John Sanderson, journalist, trader, politician and plant collector, was educated in Glasgow and on the European continent and worked as a journalist in Scotland. He emigrated to Natal in March 1850, where he was involved in a failed business venture with his brother. The next year he became secretary of the newly established Natal Times Company and a regular contributor to that paper. In November 1851 he left on a trading and plant collecting trip, travelling via Harrismith to Mooi Rivier Dorp (now Potchefstroom) and after spending about a month in the vicinity of Rustenburg returned to Natal via the Witwatersrand in April 1852. Upon his return he wrote a "Memoranda of a trading trip into the Orange River (Sovereignty) Free State, and the country of the Transvaal Boers, 1851-1852" which was published in the Journal of the Royal Geographical Society (1860). The same journal published his "Notes to accompany sketch maps of the Zulu and Amatonga countries and of the country between Aliwal North and Natal" (1862).
Sanderson played a prominent role in local and political affairs in Natal. He served on the Durban town council during 1855 and 1867-1869, and helped to write the city's first municipal bye-laws. He represented Durban in the Natal Legislative Council during 1862 and 1870-1872, and was a committee member of the Durban Political Association (1871). From about 1874 he served on the committee of the Durban Mechanics Institution, which provided library facilities and a reading room, and when it became the Durban Public Library in 1880 he was a member of its first committee. In 1856 he became a foundation member of the local Chamber of Commerce and served as one of its directors to 1880.
In 1876 Sanderson and P. Davis became owners of the Natal Colonist and Herald newspaper and two years later Sanderson became its sole owner. He often expressed extreme views in his newspaper articles. Argumentative and domineering by nature, he rigidly adhered to his views and attitudes. The newspaper foundered in 1880 owing to lack of support.
Sanderson's principal scientific interest was in botany, probably as a result of his association with M.J. McKen*. In July 1851 he became a member of the committee of the Natal Agricultural and Horticultural Society (founded in 1848) and by 1852 he was its corresponding secretary. He served as its president from 1860 to 1881. During this time he was generally of the opinion that the society's botanic garden was mismanaged and despite his respect for McKen's knowledge of the local flora the two had an uneasy relationship. Sanderson also served on the committee of the Durban Horticultural Society during 1868-1871. He corresponded with W.H. Harvey* in Dublin and with Sir W.J. Hooker, the director of the Royal Botanical Gardens at Kew, and supplied them with dried plants, seeds and bulbs over a period of 30 years.

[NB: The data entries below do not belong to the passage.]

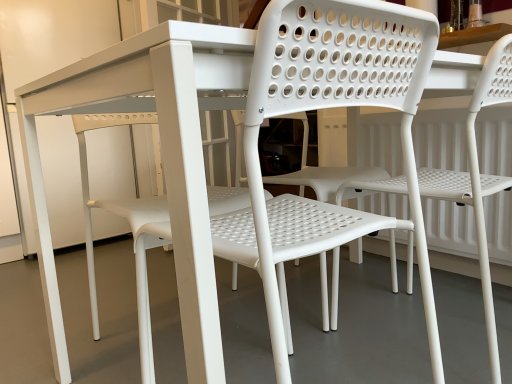
Question: Considering the relative sizes of white plastic chair at center, the second chair from the left, and white plastic chair at center in the image provided, is white plastic chair at center, the second chair from the left, taller than white plastic chair at center?

Choices:
 (A) yes
 (B) no

Answer: (A)

Question: From the image's perspective, is white plastic chair at center, the second chair from the left, on top of white plastic chair at center?

Choices:
 (A) yes
 (B) no

Answer: (A)

Question: From a real-world perspective, is white plastic chair at center, the 1th chair positioned from the right, located beneath white plastic chair at center?

Choices:
 (A) no
 (B) yes

Answer: (A)

Question: From the image's perspective, is white plastic chair at center, the second chair from the left, below white plastic chair at center?

Choices:
 (A) yes
 (B) no

Answer: (B)

Question: Is white plastic chair at center, the second chair from the left, outside white plastic chair at center?

Choices:
 (A) yes
 (B) no

Answer: (A)

Question: From a real-world perspective, is white plastic chair at center physically located above or below white plastic chair at center, the 1th chair positioned from the right?

Choices:
 (A) above
 (B) below

Answer: (B)

Question: Is point (279, 299) positioned closer to the camera than point (493, 104)?

Choices:
 (A) farther
 (B) closer

Answer: (B)

Question: From the image's perspective, relative to white plastic chair at center, the second chair from the left, is white plastic chair at center above or below?

Choices:
 (A) below
 (B) above

Answer: (A)

Question: Considering the positions of white plastic chair at center and white plastic chair at center, the 1th chair positioned from the right, in the image, is white plastic chair at center wider or thinner than white plastic chair at center, the 1th chair positioned from the right,?

Choices:
 (A) thin
 (B) wide

Answer: (B)

Question: Is white plastic chair at center taller or shorter than white plastic chair at center, which is counted as the second chair, starting from the right?

Choices:
 (A) short
 (B) tall

Answer: (A)

Question: Is white plastic chair at center spatially inside white plastic chair at center, which is counted as the second chair, starting from the right, or outside of it?

Choices:
 (A) inside
 (B) outside

Answer: (B)

Question: Does point (231, 244) appear closer or farther from the camera than point (251, 163)?

Choices:
 (A) closer
 (B) farther

Answer: (B)

Question: Visually, is white plastic chair at center positioned to the left or to the right of white plastic chair at center, the 1th chair when ordered from left to right?

Choices:
 (A) left
 (B) right

Answer: (A)

Question: In terms of size, does white plastic chair at center, the second chair from the left, appear bigger or smaller than white plastic chair at center?

Choices:
 (A) small
 (B) big

Answer: (A)

Question: Relative to white plastic chair at center, is white plastic chair at center, the 1th chair positioned from the right, in front or behind?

Harvey acknowledged his contribution of "very interesting and valuable collections from the Natal Colony and from Transvaal, containing many new genera and species", in the preface to Volume 1 of the Flora Capensis (1860) and in the second edition of his Genera of South African plants (1868), while McKen (1870) mentioned him as one of Natal's principal early fern collectors. Sanderson also corresponded with G. Walker Arnott, professor of botany at the University of Glasgow, who sent him directions for collecting diatoms in a letter dated 2 November 1859.
Sanderson wrote "Rough notes on the flora of Natal", which was published as an appendix to James Chapman's* Travels in the interior of South Africa (1868). In March 1868 he was present at the inaugural exhibition of the Natural History Association of Natal, where he exhibited 12 maps illustrating South African ethnology and geography. He served on the society's first council and at two subsequent meetings lectured on orchids. Around this time he sent at least 80 different species of orchids to Kew Gardens and became the colony's resident expert on this group. An article by him on the Natural History Association of Natal, "The study of natural history and the association for its promotion" was published in the Natal almanac and yearly register for 1869 (pp. 60-66). Later he became a member of the Natal Microscopical Society, founded in 1878, and reported on most of its early meetings in the Natal Colonist.
Sanderson was an accomplished artist. A large collection of his sketches and cartoons are housed in the Durban Local History Museum, a notebook with pencil sketches in the National Botanical Institute, Pretoria, and another collection of botanical sketches at Kew Gardens. The genus Sandersonia (fam. Liliaceae) was named after him by W.J. Hooker in 1853. Its single species, Sandersonia aurantiaca, or Sanderson's Christmas bell, was discovered by Sanderson in 1851. Other species named after him include Ceropegia sandersonii and Lissochilus sandersonii (by J.D. Hooker*), Cissus sandersonii (by Harvey), and Brachystelma sandersonii (by N.E. Brown*). Specimens collected by Sanderson are housed at Kew Gardens, the Botanical Research Institute in Durban, and the Compton Herbarium in Cape Town.
Another of Sanderson's interests was prehistoric stone artefacts. In 1878 he contributed "Notes in connection with stone implements from Natal" to the Journal of the Anthropological Institute, in which he described artifacts from various places in the colony and speculated about their possible functions.